/Inverted-Index

Contains code for Inverted Index, and Inverted Positional Index used in search

Primary LanguageJava

Inverted-Index & Positional Inverted Index

Inverted Index is a data structure which is used in information retrieval systems. Inverted Index basically consists of 2 things: a) Dictionary : Which stores [word:count] b) Postings: Which stores [term: [index of docs]]

Given a list of documents, you can create a inverted index of documents, such that when a query is fired at the Retrieval System, your collection of docs can quickly retreive where the given query exists or not in the information.(Concept called as Boolean Retrieval)

Positional Inverted Index is like an add on inverted index.In addition to the inverted index information, it also stores the position of the word in the doc. Positional Inverted Index consists of 2 data structures a) Dictionary : Which stores [word:count] b) PositionIndex: Which stores [term: [docX: PosY,PosZ] [docZ: PosA,PosB]]
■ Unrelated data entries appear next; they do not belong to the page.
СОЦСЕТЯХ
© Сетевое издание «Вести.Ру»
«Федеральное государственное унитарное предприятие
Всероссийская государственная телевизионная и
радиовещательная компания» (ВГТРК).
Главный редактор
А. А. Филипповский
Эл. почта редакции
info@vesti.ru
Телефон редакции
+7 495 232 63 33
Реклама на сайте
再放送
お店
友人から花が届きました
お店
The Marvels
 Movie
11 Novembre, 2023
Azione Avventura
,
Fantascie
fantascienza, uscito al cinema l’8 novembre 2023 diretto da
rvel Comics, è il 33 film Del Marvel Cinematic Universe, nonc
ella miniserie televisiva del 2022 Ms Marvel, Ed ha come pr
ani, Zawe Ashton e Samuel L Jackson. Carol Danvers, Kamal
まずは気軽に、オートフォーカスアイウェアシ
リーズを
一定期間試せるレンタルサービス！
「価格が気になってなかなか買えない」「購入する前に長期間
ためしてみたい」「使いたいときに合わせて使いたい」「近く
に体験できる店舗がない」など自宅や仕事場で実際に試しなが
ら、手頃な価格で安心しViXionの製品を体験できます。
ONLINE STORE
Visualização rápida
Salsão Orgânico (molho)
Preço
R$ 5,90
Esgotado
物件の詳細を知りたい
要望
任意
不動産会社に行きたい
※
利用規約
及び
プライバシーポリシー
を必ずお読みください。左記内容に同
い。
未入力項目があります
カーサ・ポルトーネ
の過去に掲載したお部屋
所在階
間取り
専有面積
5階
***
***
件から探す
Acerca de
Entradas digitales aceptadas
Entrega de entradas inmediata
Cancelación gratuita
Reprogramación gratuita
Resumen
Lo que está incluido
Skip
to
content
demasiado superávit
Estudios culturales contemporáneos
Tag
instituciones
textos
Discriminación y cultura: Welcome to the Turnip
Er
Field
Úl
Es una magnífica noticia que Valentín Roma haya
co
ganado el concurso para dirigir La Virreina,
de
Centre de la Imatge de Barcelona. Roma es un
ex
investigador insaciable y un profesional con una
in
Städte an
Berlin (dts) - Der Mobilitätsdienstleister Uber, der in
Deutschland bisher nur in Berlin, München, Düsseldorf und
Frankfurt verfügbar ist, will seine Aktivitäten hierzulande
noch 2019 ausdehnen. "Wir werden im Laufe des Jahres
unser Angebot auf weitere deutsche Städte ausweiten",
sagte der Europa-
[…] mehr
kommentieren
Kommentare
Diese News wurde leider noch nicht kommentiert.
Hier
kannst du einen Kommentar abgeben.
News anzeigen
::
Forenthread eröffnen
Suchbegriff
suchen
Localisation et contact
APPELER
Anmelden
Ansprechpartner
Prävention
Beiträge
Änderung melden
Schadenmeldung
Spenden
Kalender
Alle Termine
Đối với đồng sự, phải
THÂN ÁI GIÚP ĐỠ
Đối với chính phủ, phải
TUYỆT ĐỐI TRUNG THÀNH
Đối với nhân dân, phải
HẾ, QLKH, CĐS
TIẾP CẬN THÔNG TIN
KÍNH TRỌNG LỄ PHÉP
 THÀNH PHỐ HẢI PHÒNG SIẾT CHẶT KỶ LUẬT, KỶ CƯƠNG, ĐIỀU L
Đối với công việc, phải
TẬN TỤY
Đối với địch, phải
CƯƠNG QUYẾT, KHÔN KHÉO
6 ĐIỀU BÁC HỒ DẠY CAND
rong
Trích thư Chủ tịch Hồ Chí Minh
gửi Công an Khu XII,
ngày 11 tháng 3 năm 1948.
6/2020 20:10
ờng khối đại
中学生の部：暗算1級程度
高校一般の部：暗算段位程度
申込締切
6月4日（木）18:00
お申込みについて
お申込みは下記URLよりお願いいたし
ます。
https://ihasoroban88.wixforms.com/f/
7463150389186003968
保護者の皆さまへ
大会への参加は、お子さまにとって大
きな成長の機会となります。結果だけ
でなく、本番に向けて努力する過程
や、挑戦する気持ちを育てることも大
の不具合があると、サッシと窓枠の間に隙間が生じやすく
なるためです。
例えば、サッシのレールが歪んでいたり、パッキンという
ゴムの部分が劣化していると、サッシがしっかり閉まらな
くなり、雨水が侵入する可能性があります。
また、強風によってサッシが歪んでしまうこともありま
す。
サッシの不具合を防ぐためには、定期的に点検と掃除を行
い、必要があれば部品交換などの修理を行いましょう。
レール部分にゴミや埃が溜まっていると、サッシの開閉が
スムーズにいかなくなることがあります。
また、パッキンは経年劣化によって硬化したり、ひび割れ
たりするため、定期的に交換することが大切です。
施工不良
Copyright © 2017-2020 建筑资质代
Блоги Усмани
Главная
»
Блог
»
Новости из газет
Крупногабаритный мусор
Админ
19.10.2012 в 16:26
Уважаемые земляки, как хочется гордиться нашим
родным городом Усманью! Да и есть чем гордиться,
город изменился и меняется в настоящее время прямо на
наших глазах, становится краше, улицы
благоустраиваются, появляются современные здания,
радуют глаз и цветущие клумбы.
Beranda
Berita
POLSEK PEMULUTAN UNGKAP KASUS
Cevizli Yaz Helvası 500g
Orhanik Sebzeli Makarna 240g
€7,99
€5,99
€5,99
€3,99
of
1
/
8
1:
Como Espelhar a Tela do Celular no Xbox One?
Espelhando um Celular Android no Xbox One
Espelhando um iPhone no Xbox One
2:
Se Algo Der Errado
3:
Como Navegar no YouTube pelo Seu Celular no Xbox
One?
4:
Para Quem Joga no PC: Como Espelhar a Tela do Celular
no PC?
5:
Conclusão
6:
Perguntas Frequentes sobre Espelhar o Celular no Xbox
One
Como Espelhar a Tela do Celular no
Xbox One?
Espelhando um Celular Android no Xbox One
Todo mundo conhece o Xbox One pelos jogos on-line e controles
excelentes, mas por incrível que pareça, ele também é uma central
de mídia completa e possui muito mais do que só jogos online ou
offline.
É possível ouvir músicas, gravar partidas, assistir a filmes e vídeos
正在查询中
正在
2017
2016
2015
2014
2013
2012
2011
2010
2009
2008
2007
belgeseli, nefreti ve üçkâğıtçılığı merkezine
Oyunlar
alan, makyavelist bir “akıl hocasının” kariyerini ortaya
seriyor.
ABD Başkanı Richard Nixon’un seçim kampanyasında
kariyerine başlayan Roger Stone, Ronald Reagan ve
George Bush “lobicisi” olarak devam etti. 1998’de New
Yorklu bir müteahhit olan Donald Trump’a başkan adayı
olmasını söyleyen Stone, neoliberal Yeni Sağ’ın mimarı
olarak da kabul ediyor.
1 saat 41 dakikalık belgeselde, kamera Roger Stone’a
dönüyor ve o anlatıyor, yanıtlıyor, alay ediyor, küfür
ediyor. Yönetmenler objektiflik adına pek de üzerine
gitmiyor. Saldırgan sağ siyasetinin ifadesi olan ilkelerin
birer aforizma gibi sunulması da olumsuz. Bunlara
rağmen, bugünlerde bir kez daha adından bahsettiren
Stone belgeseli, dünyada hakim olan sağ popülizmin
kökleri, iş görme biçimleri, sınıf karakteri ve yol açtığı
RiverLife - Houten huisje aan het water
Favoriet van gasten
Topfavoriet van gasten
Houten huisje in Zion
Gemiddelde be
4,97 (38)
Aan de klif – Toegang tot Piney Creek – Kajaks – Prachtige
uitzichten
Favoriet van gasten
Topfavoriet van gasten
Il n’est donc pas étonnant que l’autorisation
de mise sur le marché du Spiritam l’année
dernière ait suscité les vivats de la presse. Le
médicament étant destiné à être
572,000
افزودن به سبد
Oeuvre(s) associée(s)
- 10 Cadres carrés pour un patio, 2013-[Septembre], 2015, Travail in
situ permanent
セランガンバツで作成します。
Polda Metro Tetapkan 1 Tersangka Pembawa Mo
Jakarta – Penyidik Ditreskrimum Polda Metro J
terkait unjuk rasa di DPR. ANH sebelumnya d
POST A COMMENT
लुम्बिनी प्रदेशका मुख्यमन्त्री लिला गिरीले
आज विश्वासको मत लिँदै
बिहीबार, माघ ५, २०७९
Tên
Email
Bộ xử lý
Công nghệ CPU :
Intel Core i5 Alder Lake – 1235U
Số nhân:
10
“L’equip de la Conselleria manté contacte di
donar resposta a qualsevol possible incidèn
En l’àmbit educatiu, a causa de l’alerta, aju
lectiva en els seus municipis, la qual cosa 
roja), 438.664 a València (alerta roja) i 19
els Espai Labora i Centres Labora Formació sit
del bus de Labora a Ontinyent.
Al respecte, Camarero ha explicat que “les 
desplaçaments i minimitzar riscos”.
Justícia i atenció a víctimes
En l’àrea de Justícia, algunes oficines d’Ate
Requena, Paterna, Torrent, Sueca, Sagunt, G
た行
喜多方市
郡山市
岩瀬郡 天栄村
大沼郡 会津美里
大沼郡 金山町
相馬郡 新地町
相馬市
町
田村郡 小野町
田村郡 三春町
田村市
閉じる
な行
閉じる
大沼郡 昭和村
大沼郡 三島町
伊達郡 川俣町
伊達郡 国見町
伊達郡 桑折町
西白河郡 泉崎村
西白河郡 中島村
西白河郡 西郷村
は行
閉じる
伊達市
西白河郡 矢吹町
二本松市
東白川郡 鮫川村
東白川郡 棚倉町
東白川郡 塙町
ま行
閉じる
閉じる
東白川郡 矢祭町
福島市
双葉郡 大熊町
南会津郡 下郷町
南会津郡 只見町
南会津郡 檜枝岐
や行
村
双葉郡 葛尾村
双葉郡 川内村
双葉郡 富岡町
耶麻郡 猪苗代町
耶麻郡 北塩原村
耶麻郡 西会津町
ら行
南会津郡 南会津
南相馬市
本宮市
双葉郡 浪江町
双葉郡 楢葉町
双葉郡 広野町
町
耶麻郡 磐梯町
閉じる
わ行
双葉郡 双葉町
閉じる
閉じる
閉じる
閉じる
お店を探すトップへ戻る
So Position Index can be used to do proximity search, like suppose you queried "to be" so just search to the docs and then check if word "be" is the same doc and also check if its position is +1 of that of "to". So those will be the docs where "to be" would be occuring.

The above topics is related to information-retrieval.

The following project is developed in IntelliJ framework and Java language.